In April, the Atlantic magazine ran an informative article by Graeme Wood about the techniques German immigration authorities use to try to sort legitimate asylum seekers from those who aren’t entitled to that status.
In addition to outlining the cultural, political, and economic difficulties connected with absorbing refugees, Wood focuses on the methods used to question the asylum seekers. There are essentially two classes of people that are weeded out. The first are people seeking asylum status not due to fear of persecution, but rather to escape poverty and political instability. The second are much more nefarious- criminals looking to use asylum to escape justice back home or others hoping to launder their identities for whatever unsavory reasons.
Both groups lie and exaggerate to suit their purpose. Wood details some of the fascinating means authorities use to detect this, including a computer device that listens to a person speak for two minutes and then uses their word pronunciations and accent to reveal where they are originally from.
But figuring out the truth often just leads to a moral issue. What if a woman seeking asylum claim she will be tortured because of her religion, but really what she faces back home are beatings from an ex-boyfriend and she has no way to support herself and her children. Immigration authorities, with their sophisticated means of seeing through lies have succeeded at finding that out.
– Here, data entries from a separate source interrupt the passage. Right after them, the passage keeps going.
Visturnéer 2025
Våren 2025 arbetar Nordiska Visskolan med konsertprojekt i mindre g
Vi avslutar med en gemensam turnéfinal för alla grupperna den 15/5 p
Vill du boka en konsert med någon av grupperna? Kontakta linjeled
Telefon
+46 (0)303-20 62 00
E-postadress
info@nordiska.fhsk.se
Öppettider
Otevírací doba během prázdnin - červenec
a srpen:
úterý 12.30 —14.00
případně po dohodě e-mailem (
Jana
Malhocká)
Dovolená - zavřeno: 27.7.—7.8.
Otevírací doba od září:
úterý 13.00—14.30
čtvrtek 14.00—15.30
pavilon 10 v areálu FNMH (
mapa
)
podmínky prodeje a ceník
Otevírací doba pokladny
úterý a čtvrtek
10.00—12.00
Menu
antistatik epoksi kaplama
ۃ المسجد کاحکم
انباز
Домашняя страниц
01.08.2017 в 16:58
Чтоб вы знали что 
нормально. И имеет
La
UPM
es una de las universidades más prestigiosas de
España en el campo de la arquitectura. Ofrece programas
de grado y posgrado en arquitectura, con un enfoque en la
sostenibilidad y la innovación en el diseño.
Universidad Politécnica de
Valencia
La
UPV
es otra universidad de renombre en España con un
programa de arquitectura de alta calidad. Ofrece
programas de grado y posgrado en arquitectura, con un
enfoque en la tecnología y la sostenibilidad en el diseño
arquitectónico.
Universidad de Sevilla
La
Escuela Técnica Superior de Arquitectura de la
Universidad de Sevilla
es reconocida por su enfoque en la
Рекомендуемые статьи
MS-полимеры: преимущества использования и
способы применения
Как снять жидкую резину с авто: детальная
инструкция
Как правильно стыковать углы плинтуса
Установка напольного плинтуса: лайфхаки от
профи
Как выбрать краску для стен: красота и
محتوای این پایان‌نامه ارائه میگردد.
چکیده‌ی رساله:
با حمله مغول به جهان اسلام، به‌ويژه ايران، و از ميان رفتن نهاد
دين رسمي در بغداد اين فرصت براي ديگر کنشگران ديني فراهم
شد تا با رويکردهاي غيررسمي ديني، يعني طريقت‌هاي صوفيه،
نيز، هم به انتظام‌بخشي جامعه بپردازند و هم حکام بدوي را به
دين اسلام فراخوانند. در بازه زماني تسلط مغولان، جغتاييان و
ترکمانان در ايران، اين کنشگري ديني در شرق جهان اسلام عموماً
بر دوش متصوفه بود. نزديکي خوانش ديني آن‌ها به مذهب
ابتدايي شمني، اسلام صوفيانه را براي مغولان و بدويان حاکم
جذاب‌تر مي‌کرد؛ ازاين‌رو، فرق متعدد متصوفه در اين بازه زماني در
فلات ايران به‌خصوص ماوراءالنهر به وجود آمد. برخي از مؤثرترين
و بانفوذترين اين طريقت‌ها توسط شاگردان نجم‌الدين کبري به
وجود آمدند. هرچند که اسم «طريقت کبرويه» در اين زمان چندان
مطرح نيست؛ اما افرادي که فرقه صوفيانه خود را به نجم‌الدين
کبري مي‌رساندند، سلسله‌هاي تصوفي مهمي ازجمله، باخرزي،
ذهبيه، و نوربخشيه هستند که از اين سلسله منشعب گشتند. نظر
This does not sound like persecution based on race, religion, nationality, political opinion, or social group. So according to the law she should not qualify.
But how different is her plight than that of another woman who faces beatings by religious authorities due to her past conduct which was forbidden by the religion or her heretical views, and also will have no way to support herself due to banishment imposed for that reason? Although the reasons are different, aren’t they in practice fleeing similar fates?
As Wood makes clear, absorbing asylum seekers into Germany (or any other country) is expensive and difficult. Refugees are clearly an economic burden at least at the beginning, and the argument that they eventually become an economic plus is tenuous and uncertain. In addition, they indisputably change the cultural character of the country that absorbs them. They open up their own shops with signs in their own language selling foods and goods like they had back home. Of course some folks don’t like those kinds of changes happening in their homeland. This gives the absorption of refugees fragile political support.
One of the most important points Wood makes is that rejecting everyone who doesn’t strictly meet the criteria for asylum may in a sense be the kindest thing to do. Accepting everyone who wants to come in is impossible, and an attempt to loosen the rules and allow in a flood may result in the door soon being slammed on everyone, including those whose need for asylum is clear.
But I wouldn’t personally want to be the one that has to tell people they are being deported back to their home country because even though the difficulties and dangers they’re fleeing from are real, they don’t fall into the precise legal categorization of asylum. What an awful thing to have to do.